Bock noted that the federal court had issued an order shutting the pipeline down because Enbridge did not have a valid easement to operate and locate Line 5, arguing the case’s similarities to the argument brought by the attorney general, that Enbridge’s easement was never valid because it violates the public trust doctrine.
However, DeRosier argued it may make sense for the court to wait until the U.S. Seventh Circuit Court of Appeals makes its decision on the appeals in the Bad River case. He also challenged Bock’s argument, noting that while the court determined there was a trespass in that case, there is no trespass claim in this case.
Bock later responded, noting the attorney general’s case challenges the validity of the 1953 easement contract to operate Line 5.
“If the attorney general was to lose this case, there could be no trespass claim because Enbridge would have a valid easement,” Bock said.
DeRosier further argued the 1977 transit treaty is clear that the flow of hydrocarbons are not to be impeded, and “certainly not in a permanent way, as the attorney general is asking the court to do here.”
However Bock pushed back on DeRosier’s description of the attorney general’s arguments.
“The attorney general’s claim is that a four-mile segment of Line 5 cannot be located on the bottomlands of the Straits of Mackinac, and that having it located there violates a number of Michigan State laws, and that the conveyance that purports to authorize it was never valid. This is not an attempt to permanently shut down the entire pipeline. It’s an attempt to get it out of this extremely environmentally sensitive area where it currently exists without valid permission,” Bock said.
With the attorney general filing a motion asking the court for a declaratory ruling determining on the 1953 easement was not valid and Enbridge filing its motion for summary disposition Bock said the only issues before the court Monday should be whether the easement is valid, and whether the attorney general’s claims can proceed in court.
Judge James S. Jamo told both attorneys he would take the matters under advisement and issue a written opinion on the matter. It was unclear when the judge might rule.
Riyaz Kanji, who represented the Bad River Band alongside the Grand Traverse Band of Ottawa and Chippewa Indians, the Little River Band of Ottawa Indians, and the Nottawaseppi Huron Band of the Potawatomi in an joint amicus brief filed with the Bay Mills Indian Community, said if the court accepts Enbridge’s argument, it would rule out the state’s ability to assert its sovereign rights as well as the claims brought by the Bad River Band to vindicate its rights. The decision would also have a significant effect on Michigan tribes with interest in the Straits of Mackinac.
He noted Enbridge had repeated a number of arguments from the Bad River case, which had been rejected by the federal court.
Both Bad River and the Michigan tribes have core treaty rights in the use and preservation of natural resources in their homelands and their home waters, Kanji told the Michigan Advance.

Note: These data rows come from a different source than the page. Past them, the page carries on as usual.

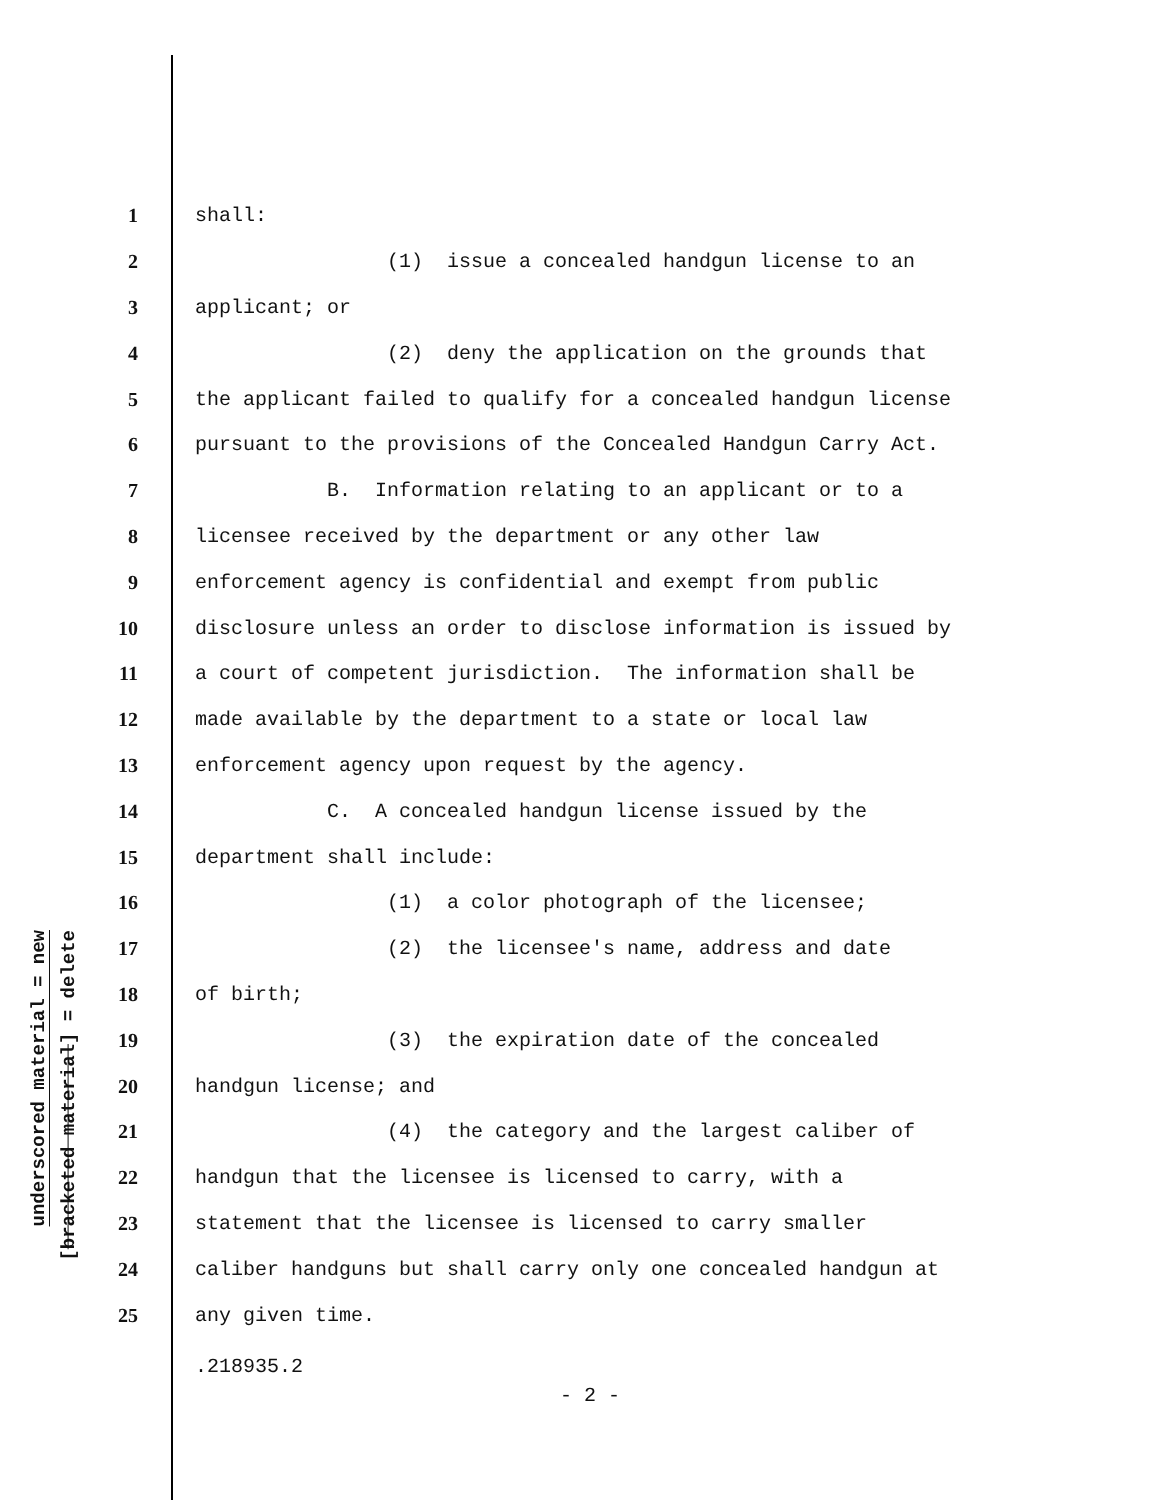underscored material = new
[bracketed material] = delete
1 shall:
2 (1) issue a concealed handgun license to an
3 applicant; or
4 (2) deny the application on the grounds that
5 the applicant failed to qualify for a concealed handgun license
6 pursuant to the provisions of the Concealed Handgun Carry Act.
7 B. Information relating to an applicant or to a
8 licensee received by the department or any other law
9 enforcement agency is confidential and exempt from public
10 disclosure unless an order to disclose information is issued by
11 a court of competent jurisdiction. The information shall be
12 made available by the department to a state or local law
13 enforcement agency upon request by the agency.
14 C. A concealed handgun license issued by the
15 department shall include:
16 (1) a color photograph of the licensee;
17 (2) the licensee's name, address and date
18 of birth;
19 (3) the expiration date of the concealed
20 handgun license; and
21 (4) the category and the largest caliber of
22 handgun that the licensee is licensed to carry, with a
23 statement that the licensee is licensed to carry smaller
24 caliber handguns but shall carry only one concealed handgun at
25 any given time.
.218935.2
- 2 -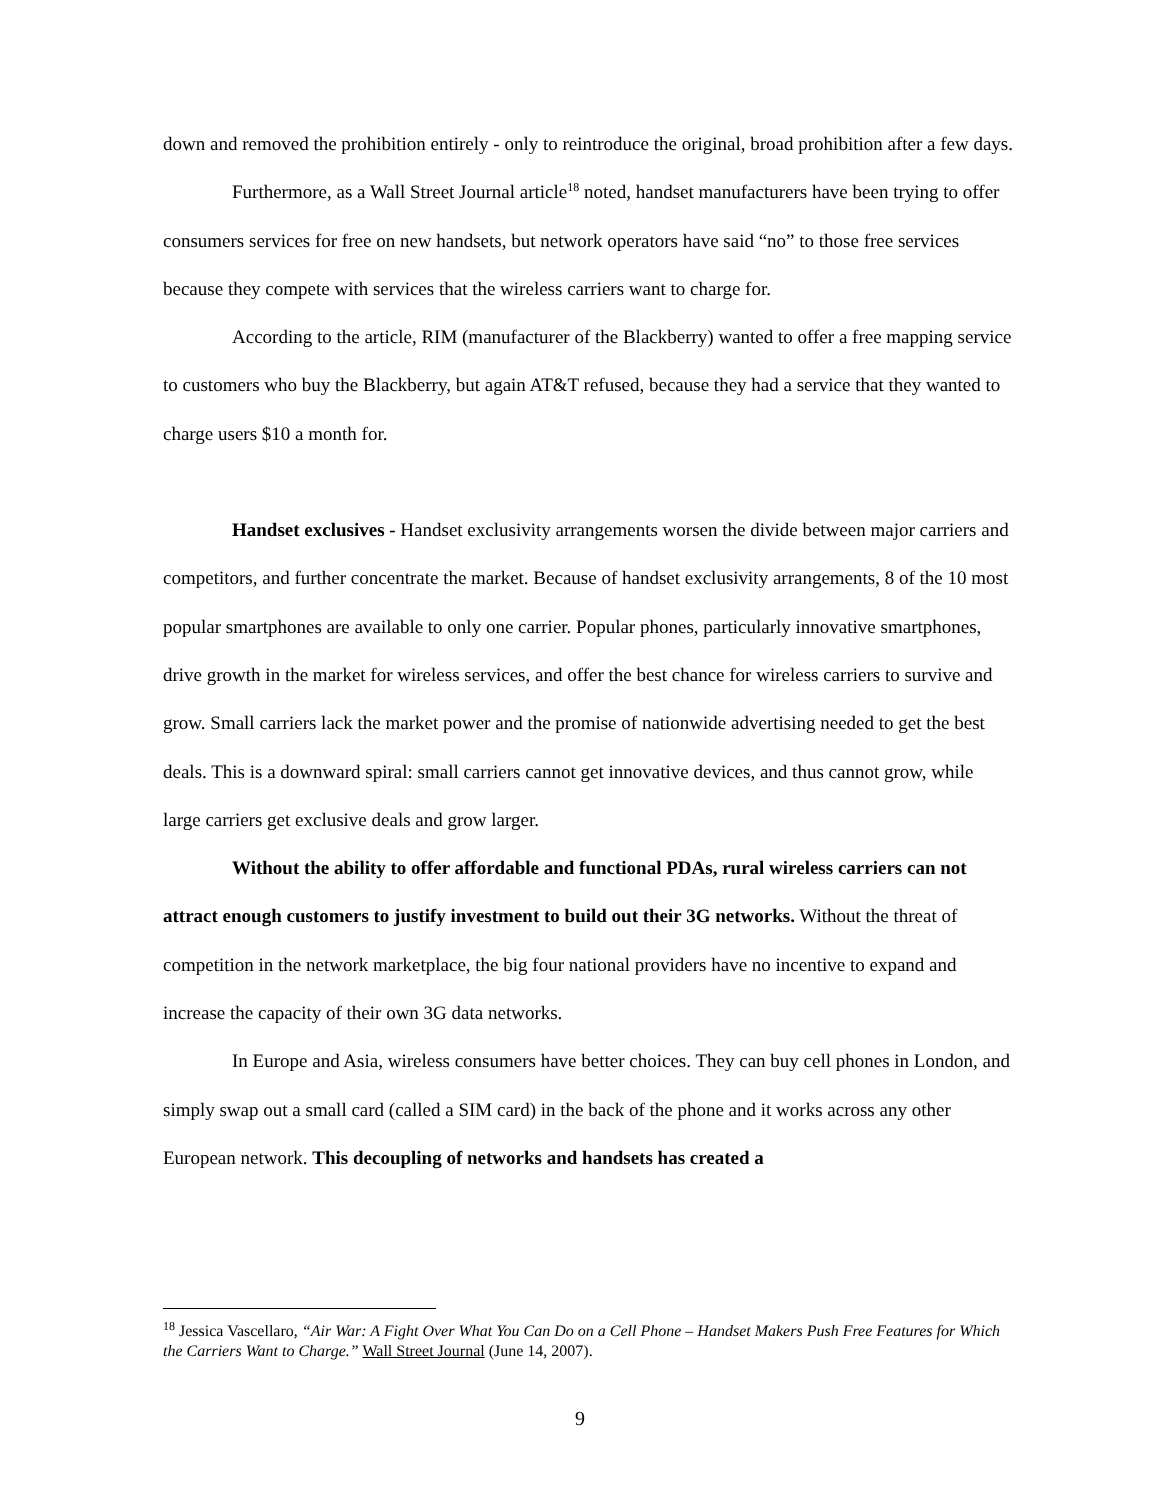down and removed the prohibition entirely - only to reintroduce the original, broad prohibition after a few days.
Furthermore, as a Wall Street Journal article<sup>18</sup> noted, handset manufacturers have been trying to offer consumers services for free on new handsets, but network operators have said “no” to those free services because they compete with services that the wireless carriers want to charge for.
According to the article, RIM (manufacturer of the Blackberry) wanted to offer a free mapping service to customers who buy the Blackberry, but again AT&T refused, because they had a service that they wanted to charge users $10 a month for.
Handset exclusives - Handset exclusivity arrangements worsen the divide between major carriers and competitors, and further concentrate the market. Because of handset exclusivity arrangements, 8 of the 10 most popular smartphones are available to only one carrier. Popular phones, particularly innovative smartphones, drive growth in the market for wireless services, and offer the best chance for wireless carriers to survive and grow. Small carriers lack the market power and the promise of nationwide advertising needed to get the best deals. This is a downward spiral: small carriers cannot get innovative devices, and thus cannot grow, while large carriers get exclusive deals and grow larger.
Without the ability to offer affordable and functional PDAs, rural wireless carriers can not attract enough customers to justify investment to build out their 3G networks. Without the threat of competition in the network marketplace, the big four national providers have no incentive to expand and increase the capacity of their own 3G data networks.
In Europe and Asia, wireless consumers have better choices. They can buy cell phones in London, and simply swap out a small card (called a SIM card) in the back of the phone and it works across any other European network. This decoupling of networks and handsets has created a
<sup>18</sup> Jessica Vascellaro, “Air War: A Fight Over What You Can Do on a Cell Phone – Handset Makers Push Free Features for Which the Carriers Want to Charge.” Wall Street Journal (June 14, 2007).
9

“In the Bad River case, Enbridge essentially argued, ‘Well, it doesn’t matter what treaty rights the band has and what promises were made to it about a permanent homeland. The 1977 U.S.-Canada treaty overrode all of that,'” Kanji said. “I think the trial court in Bad River was absolutely correct in saying, ‘No, that’s not how the law works, it’s the opposite.'”
“(Tribal rights) are fundamentally important, and that’s just law that Enbridge has consistently refused to honor or to respect,” Kanji said.